::: Given information :::
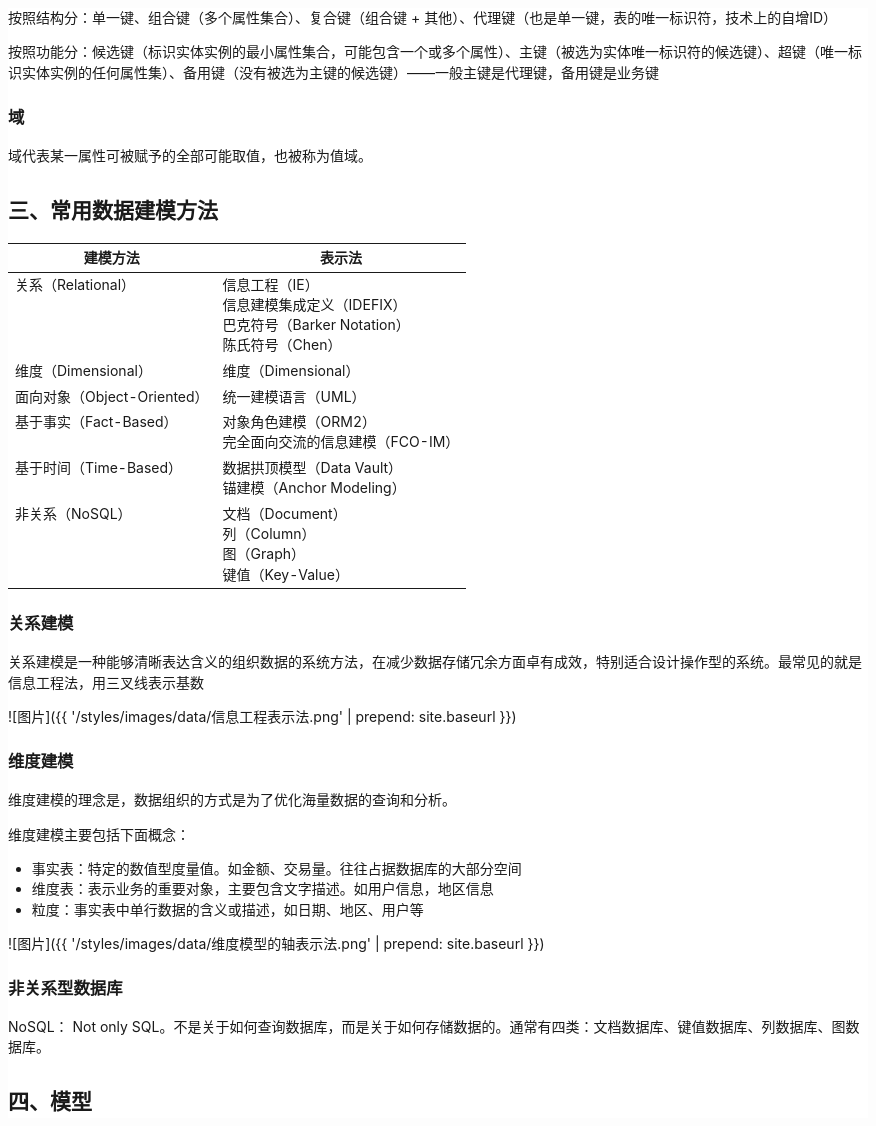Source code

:    按照结构分：单一键、组合键（多个属性集合）、复合键（组合键 + 其他）、代理键（也是单一键，表的唯一标识符，技术上的自增ID）

   按照功能分：候选键（标识实体实例的最小属性集合，可能包含一个或多个属性）、主键（被选为实体唯一标识符的候选键）、超键（唯一标识实体实例的任何属性集）、备用键（没有被选为主键的候选键）——一般主键是代理键，备用键是业务键

   ### 域

   域代表某一属性可被赋予的全部可能取值，也被称为值域。

   

   ## 三、常用数据建模方法

   | 建模方法                    | 表示法                                                       |
   | --------------------------- | ------------------------------------------------------------ |
   | 关系（Relational）          | 信息工程（IE）<br />信息建模集成定义（IDEFIX）<br />巴克符号（Barker Notation）<br />陈氏符号（Chen） |
   | 维度（Dimensional）         | 维度（Dimensional）                                          |
   | 面向对象（Object-Oriented） | 统一建模语言（UML）                                          |
   | 基于事实（Fact-Based）      | 对象角色建模（ORM2）<br />完全面向交流的信息建模（FCO-IM）   |
   | 基于时间（Time-Based）      | 数据拱顶模型（Data Vault）<br />锚建模（Anchor Modeling）    |
   | 非关系（NoSQL）             | 文档（Document）<br />列（Column）<br />图（Graph）<br />键值（Key-Value） |

   

   ### 关系建模

   关系建模是一种能够清晰表达含义的组织数据的系统方法，在减少数据存储冗余方面卓有成效，特别适合设计操作型的系统。最常见的就是信息工程法，用三叉线表示基数

   ![图片]({{ '/styles/images/data/信息工程表示法.png' | prepend: site.baseurl }})

   

   ### 维度建模

   维度建模的理念是，数据组织的方式是为了优化海量数据的查询和分析。

   维度建模主要包括下面概念：

   - 事实表：特定的数值型度量值。如金额、交易量。往往占据数据库的大部分空间
   - 维度表：表示业务的重要对象，主要包含文字描述。如用户信息，地区信息
   - 粒度：事实表中单行数据的含义或描述，如日期、地区、用户等

   ![图片]({{ '/styles/images/data/维度模型的轴表示法.png' | prepend: site.baseurl }})

   

   ### 非关系型数据库

   NoSQL： Not only SQL。不是关于如何查询数据库，而是关于如何存储数据的。通常有四类：文档数据库、键值数据库、列数据库、图数据库。

   

   ## 四、模型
:::
What you have to do. Your copy of the records must be exact and must contain no pictures.

Solution.
Source code

:    按照结构分：单一键、组合键（多个属性集合）、复合键（组合键 + 其他）、代理键（也是单一键，表的唯一标识符，技术上的自增ID）

   按照功能分：候选键（标识实体实例的最小属性集合，可能包含一个或多个属性）、主键（被选为实体唯一标识符的候选键）、超键（唯一标识实体实例的任何属性集）、备用键（没有被选为主键的候选键）——一般主键是代理键，备用键是业务键

   ### 域

   域代表某一属性可被赋予的全部可能取值，也被称为值域。

   

   ## 三、常用数据建模方法

   | 建模方法                    | 表示法                                                       |
   | --------------------------- | ------------------------------------------------------------ |
   | 关系（Relational）          | 信息工程（IE）<br />信息建模集成定义（IDEFIX）<br />巴克符号（Barker Notation）<br />陈氏符号（Chen） |
   | 维度（Dimensional）         | 维度（Dimensional）                                          |
   | 面向对象（Object-Oriented） | 统一建模语言（UML）                                          |
   | 基于事实（Fact-Based）      | 对象角色建模（ORM2）<br />完全面向交流的信息建模（FCO-IM）   |
   | 基于时间（Time-Based）      | 数据拱顶模型（Data Vault）<br />锚建模（Anchor Modeling）    |
   | 非关系（NoSQL）             | 文档（Document）<br />列（Column）<br />图（Graph）<br />键值（Key-Value） |

   

   ### 关系建模

   关系建模是一种能够清晰表达含义的组织数据的系统方法，在减少数据存储冗余方面卓有成效，特别适合设计操作型的系统。最常见的就是信息工程法，用三叉线表示基数

   ![图片]({{ '/styles/images/data/信息工程表示法.png' | prepend: site.baseurl }})

   

   ### 维度建模

   维度建模的理念是，数据组织的方式是为了优化海量数据的查询和分析。

   维度建模主要包括下面概念：

   - 事实表：特定的数值型度量值。如金额、交易量。往往占据数据库的大部分空间
   - 维度表：表示业务的重要对象，主要包含文字描述。如用户信息，地区信息
   - 粒度：事实表中单行数据的含义或描述，如日期、地区、用户等

   ![图片]({{ '/styles/images/data/维度模型的轴表示法.png' | prepend: site.baseurl }})

   

   ### 非关系型数据库

   NoSQL： Not only SQL。不是关于如何查询数据库，而是关于如何存储数据的。通常有四类：文档数据库、键值数据库、列数据库、图数据库。

   

   ## 四、模型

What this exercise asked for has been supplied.